Scott Tobias of The A.V. Club gave the episode a "B–" grade and wrote, "Coming off possibly the worst episode of the season, Friday Night Lights had dug itself quite a hole heading into 'Humble Pie.' And for much of tonight's hour, the solution seemed to be to keep on digging. Subplots that I'd hoped would go away quietly, like Riggins and his brother running off with $3,000 in Ferret Guy's meth money and Smash slugging a white guy for hurling racial epithets at his sister, were front and center, and neither one ended with a clean resolution. Sometimes you just wish certain storylines would pack up and ship off suddenly to Guatemala, but they can't all be Carlotta, I suppose." Ken Tucker of Entertainment Weekly wrote, "This week, we got another excellent episode of Friday Night Lights, even if it was not exactly the one I'd press upon a newbie I want to recruit for the FNL-watching team. You had to be hardcore to relish all the troubles and woes that rendered this one of the more downbeat editions of the series. Me, I pretty much loved it."

Alan Sepinwall wrote, "I've had lots of problems with FNL season two, but none moreso than the way the show has completely lost track of the damn team. We've seen, what, six games in 13 episodes? And now there are only three more before the playoffs start? And we spend an entire episode with zero football action or practice, but with a subplot devoted to the girls' volleyball team?" Leah Friedman of TV Guide wrote, "First, I need to say that I loved this episode overall. Second, I need to give a big fat TV GUIDE Jeer to FNL, Chevrolet and NBC for pouring that commercial disguised as drama down our throats and then making us watch it again 3 minutes later in an effort to promote a truck. We often say that whatever this show needs to do to stay alive should be done, but I have to wonder about that when I see things like this."

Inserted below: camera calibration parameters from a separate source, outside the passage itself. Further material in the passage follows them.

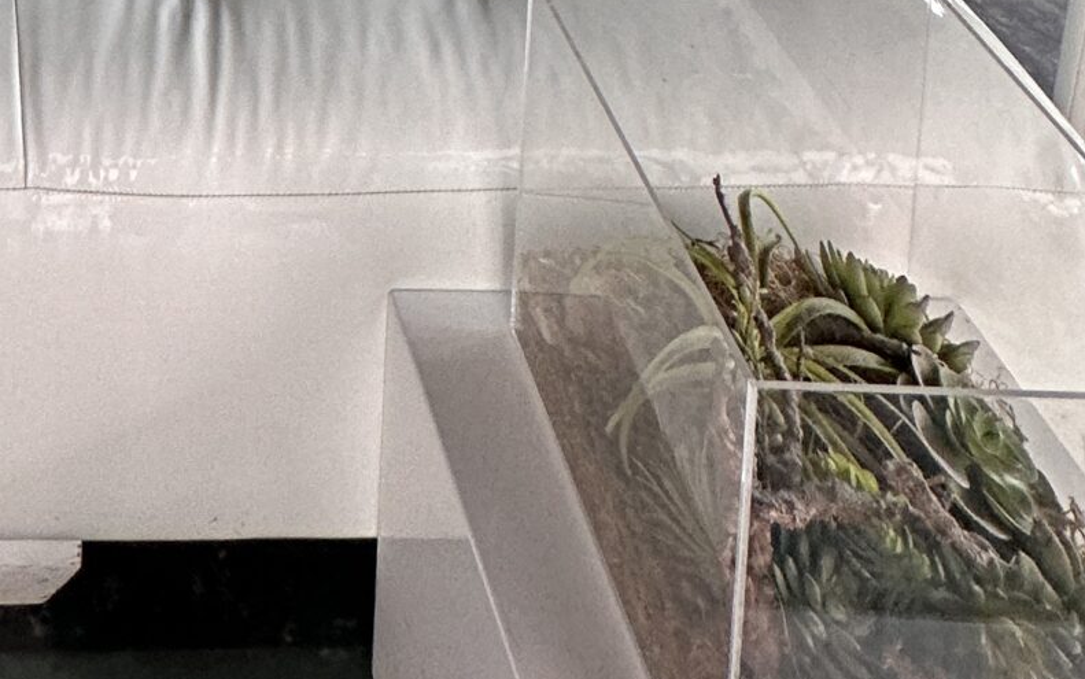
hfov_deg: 36.2
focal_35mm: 48
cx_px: -77
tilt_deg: -4.3
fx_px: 1420
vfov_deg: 14.8
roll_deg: -1.1
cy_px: -979
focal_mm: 2.22
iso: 100
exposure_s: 1/120
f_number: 2.2
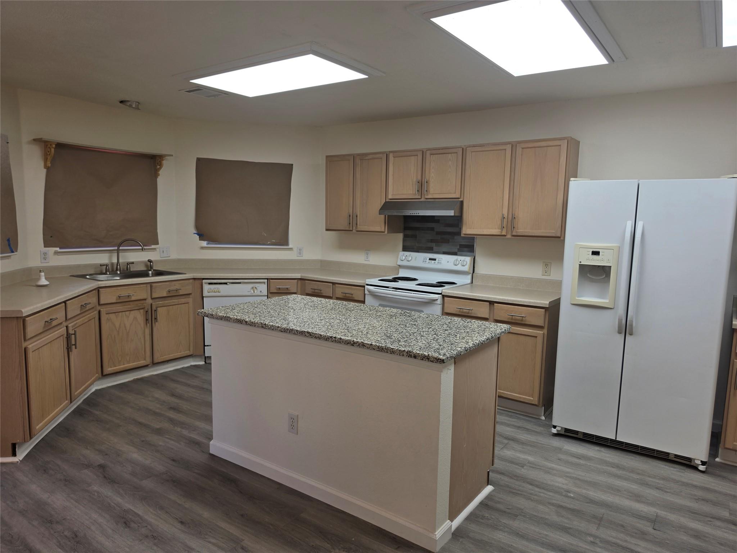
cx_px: 368
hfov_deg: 73.9
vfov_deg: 58.9
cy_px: 276
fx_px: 490
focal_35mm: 23
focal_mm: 6.5
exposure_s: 1/120
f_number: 1.4
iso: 20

Andrew Johnston of Slant Magazine wrote, "On the heels of the season's biggest turkey, Friday Night Lights makes a notable return to form with an episode that sees a number of storylines converging as the writers' plan for the rest of the season starts to come into focus." Rick Porter of Zap2it wrote, "One possible upside to Friday Night Lights ending its season in a couple weeks is this: At least we will be spared further silliness from the world of Tim Riggins."

Brett Love of TV Squad wrote, "All in all, a very good episode. The crappy Tahoe advertising was out of line, but that falls on the doorstep of NBC, not FNL. With just two more episodes to go, I like where the show is." Television Without Pity gave the episode a "B" grade.

Scott Porter submitted this episode for consideration for Outstanding Supporting Actor in a Drama Series, while Minka Kelly submitted it for Outstanding Supporting Actress in a Drama Series at the 60th Primetime Emmy Awards.